Given information:
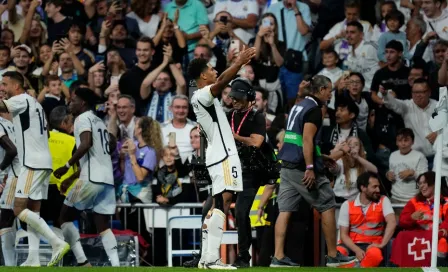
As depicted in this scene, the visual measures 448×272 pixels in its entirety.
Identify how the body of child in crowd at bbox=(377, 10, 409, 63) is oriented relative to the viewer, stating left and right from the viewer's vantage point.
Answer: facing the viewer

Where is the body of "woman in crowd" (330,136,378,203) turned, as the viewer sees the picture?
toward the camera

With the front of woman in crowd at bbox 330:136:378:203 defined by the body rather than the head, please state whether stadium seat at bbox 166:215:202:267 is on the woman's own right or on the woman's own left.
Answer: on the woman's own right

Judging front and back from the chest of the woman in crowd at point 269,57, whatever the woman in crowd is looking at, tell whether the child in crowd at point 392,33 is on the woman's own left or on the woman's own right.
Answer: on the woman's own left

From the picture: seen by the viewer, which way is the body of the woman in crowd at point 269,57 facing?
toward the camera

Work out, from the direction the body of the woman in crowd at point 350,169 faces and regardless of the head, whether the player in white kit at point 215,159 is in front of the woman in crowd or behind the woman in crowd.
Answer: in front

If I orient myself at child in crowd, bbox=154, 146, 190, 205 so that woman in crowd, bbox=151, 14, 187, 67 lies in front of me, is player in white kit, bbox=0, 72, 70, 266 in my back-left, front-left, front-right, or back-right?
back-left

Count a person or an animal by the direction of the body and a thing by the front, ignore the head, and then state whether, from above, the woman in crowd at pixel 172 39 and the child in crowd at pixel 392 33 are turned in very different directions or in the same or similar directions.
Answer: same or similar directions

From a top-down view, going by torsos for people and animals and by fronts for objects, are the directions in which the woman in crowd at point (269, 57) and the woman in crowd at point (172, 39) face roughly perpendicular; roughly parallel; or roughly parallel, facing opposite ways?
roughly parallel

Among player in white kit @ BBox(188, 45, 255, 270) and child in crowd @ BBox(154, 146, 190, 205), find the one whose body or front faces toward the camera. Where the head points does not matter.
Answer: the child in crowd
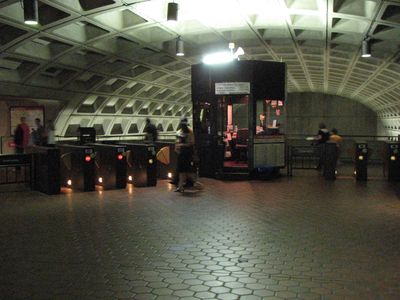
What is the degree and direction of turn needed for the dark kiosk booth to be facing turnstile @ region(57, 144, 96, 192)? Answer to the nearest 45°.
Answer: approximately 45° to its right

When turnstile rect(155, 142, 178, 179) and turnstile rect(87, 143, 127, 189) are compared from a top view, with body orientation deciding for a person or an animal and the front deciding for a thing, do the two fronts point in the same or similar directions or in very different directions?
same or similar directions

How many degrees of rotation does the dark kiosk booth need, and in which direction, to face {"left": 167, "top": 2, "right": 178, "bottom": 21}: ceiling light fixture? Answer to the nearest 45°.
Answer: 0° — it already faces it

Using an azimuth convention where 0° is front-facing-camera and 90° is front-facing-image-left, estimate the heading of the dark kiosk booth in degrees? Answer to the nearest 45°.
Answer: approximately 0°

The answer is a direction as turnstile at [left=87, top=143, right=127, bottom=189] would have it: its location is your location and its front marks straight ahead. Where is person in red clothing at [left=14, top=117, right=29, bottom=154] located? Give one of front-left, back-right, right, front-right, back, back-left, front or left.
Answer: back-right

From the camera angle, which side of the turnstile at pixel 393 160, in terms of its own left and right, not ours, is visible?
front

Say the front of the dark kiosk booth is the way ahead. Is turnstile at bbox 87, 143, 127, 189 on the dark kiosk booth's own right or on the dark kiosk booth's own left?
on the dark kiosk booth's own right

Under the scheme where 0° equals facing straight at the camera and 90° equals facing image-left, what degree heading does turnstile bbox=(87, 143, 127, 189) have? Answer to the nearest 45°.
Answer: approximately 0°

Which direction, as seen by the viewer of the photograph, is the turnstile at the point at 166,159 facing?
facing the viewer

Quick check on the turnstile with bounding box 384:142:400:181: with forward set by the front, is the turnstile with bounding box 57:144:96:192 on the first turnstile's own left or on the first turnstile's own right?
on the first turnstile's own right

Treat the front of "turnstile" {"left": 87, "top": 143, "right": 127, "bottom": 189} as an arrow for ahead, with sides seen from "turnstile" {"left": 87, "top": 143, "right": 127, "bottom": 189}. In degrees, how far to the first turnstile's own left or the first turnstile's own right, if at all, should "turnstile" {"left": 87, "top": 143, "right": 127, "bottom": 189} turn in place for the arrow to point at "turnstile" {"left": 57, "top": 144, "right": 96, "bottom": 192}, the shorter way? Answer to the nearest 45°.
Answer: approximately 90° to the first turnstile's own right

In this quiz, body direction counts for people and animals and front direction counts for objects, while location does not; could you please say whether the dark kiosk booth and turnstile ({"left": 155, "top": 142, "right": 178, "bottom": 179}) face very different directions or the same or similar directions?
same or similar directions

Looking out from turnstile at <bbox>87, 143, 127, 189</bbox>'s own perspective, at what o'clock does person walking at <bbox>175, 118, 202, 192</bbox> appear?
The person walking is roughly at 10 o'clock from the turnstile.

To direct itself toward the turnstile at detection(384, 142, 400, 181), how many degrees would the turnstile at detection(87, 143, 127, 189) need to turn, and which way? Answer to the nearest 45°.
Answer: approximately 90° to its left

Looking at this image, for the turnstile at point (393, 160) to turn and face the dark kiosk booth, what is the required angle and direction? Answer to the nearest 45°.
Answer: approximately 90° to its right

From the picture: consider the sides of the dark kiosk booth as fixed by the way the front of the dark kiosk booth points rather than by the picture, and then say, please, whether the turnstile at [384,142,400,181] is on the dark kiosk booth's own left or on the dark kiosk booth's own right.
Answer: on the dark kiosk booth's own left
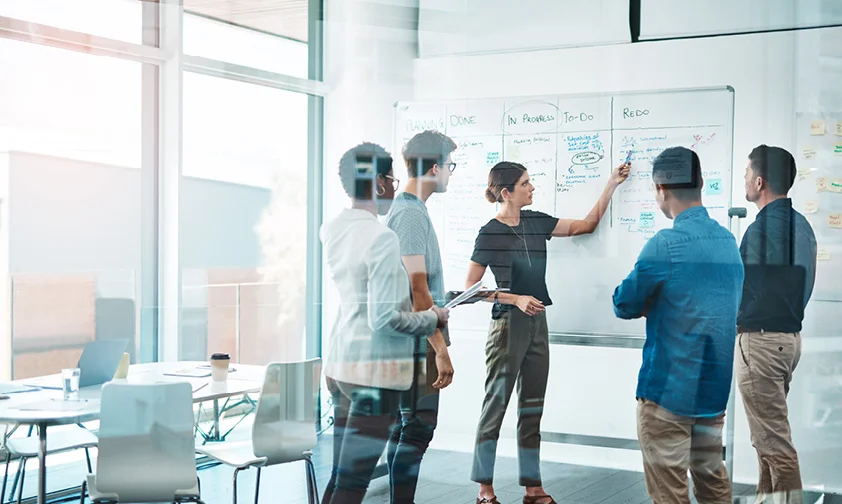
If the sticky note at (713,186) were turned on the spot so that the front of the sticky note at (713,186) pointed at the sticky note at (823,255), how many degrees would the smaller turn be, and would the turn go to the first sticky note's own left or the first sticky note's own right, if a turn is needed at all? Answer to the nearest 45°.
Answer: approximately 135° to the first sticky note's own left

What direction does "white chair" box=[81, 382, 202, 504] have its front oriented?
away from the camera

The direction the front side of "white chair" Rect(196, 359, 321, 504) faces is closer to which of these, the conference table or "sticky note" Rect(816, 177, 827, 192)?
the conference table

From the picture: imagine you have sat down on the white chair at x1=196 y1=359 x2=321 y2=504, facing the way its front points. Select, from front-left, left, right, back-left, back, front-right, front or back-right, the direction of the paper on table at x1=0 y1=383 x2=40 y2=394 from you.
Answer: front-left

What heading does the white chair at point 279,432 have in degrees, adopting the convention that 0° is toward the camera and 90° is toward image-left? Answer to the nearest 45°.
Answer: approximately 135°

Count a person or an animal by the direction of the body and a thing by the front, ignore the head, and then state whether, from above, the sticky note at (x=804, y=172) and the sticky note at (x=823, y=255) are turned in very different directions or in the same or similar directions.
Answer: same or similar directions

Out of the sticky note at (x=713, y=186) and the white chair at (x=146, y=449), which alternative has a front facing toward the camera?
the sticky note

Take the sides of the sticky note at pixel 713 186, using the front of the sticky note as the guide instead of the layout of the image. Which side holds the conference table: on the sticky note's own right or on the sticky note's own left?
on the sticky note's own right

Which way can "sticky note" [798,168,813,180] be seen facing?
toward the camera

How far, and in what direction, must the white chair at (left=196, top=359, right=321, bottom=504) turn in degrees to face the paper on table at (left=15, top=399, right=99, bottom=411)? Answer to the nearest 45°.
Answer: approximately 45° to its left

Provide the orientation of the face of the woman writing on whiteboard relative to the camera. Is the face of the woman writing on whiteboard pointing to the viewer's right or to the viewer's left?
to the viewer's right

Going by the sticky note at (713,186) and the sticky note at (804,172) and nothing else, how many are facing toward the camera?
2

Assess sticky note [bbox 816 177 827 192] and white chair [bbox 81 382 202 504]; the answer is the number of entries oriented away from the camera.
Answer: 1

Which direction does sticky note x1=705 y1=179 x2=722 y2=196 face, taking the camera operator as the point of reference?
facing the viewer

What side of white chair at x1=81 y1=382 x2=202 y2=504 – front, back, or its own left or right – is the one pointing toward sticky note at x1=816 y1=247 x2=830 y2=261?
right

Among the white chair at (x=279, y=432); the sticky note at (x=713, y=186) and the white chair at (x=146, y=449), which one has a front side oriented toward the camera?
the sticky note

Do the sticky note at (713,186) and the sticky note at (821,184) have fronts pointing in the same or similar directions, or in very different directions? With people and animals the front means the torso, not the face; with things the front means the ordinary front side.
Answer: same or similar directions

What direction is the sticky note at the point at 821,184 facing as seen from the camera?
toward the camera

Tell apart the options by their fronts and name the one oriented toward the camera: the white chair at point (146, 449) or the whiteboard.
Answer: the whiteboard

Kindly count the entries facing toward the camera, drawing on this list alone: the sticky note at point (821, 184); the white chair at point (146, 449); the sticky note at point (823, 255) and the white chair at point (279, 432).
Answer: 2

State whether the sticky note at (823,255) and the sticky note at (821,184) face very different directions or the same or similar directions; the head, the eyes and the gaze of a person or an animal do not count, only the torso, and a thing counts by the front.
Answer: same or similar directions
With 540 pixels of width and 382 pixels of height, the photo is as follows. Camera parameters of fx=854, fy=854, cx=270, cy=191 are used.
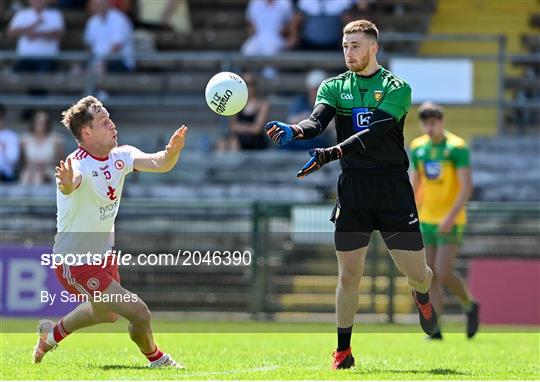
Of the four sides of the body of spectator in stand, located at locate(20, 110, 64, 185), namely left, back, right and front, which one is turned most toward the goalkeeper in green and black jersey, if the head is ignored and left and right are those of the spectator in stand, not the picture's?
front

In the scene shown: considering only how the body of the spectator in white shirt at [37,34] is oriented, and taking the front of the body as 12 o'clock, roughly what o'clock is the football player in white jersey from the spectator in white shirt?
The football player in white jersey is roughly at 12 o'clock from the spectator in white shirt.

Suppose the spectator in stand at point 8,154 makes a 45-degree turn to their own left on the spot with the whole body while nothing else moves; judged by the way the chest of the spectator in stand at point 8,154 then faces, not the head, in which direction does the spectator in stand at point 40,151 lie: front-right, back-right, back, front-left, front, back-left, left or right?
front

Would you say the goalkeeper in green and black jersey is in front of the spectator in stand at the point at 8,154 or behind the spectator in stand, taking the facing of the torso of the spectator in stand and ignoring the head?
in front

* * *

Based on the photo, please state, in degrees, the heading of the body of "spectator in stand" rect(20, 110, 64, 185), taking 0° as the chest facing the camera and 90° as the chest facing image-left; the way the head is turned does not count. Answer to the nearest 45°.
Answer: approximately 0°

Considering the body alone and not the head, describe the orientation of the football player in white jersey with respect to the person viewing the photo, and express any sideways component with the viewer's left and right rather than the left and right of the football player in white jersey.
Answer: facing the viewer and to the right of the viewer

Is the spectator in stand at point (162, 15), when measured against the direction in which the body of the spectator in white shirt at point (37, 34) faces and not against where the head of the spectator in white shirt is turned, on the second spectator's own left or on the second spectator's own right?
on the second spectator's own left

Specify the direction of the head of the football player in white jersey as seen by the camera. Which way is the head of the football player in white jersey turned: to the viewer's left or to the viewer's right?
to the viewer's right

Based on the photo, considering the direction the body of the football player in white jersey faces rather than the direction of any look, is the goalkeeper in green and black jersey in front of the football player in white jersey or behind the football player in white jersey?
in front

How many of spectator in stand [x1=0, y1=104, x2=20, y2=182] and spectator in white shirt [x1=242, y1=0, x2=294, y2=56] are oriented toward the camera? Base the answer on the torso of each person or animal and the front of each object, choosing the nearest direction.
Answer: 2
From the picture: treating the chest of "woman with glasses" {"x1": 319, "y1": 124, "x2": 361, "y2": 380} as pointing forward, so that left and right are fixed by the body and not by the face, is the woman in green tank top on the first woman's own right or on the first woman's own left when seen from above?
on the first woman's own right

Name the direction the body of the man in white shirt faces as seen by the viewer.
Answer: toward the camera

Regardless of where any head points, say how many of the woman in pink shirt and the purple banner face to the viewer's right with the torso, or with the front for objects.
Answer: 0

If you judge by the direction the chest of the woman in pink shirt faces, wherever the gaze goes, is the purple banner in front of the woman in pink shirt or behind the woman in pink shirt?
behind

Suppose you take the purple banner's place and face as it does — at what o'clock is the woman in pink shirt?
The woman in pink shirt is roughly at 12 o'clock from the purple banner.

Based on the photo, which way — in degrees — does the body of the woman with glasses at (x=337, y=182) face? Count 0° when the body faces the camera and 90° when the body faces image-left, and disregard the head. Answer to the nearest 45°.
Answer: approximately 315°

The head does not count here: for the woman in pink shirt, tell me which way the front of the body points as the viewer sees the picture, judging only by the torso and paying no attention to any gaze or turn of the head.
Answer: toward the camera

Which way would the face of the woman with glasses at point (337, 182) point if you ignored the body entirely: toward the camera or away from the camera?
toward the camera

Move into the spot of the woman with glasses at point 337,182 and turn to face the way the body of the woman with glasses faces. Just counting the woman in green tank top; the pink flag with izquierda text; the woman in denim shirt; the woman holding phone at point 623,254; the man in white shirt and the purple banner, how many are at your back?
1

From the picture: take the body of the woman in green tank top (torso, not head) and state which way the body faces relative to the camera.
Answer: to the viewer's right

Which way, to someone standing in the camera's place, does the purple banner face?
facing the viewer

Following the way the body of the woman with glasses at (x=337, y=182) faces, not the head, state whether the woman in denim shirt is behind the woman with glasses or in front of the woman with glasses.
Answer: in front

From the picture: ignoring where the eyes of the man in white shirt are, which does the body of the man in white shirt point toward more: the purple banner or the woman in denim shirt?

Task requirements:
Return the rows word for word, starting with the line that contains "To direct itself" and going down to the line that contains "Answer: on the dark kiosk booth's own left", with both of those lines included.

Exercise output:
To direct itself toward the turnstile at detection(384, 142, 400, 181), how many degrees would the turnstile at detection(87, 143, 127, 189) need to turn, and which way? Answer to the nearest 45°.
Answer: approximately 90° to its left

Looking at this image, for the turnstile at point (393, 160) to turn and face the dark kiosk booth, what is the required angle and direction? Answer to the nearest 45°.
Answer: approximately 90° to its right

From the picture: consider the sides of the dark kiosk booth as fixed by the way the front of the dark kiosk booth points rather than by the picture, and then say, please, whether the turnstile at [384,142,400,181] is on the dark kiosk booth's own left or on the dark kiosk booth's own right.
Answer: on the dark kiosk booth's own left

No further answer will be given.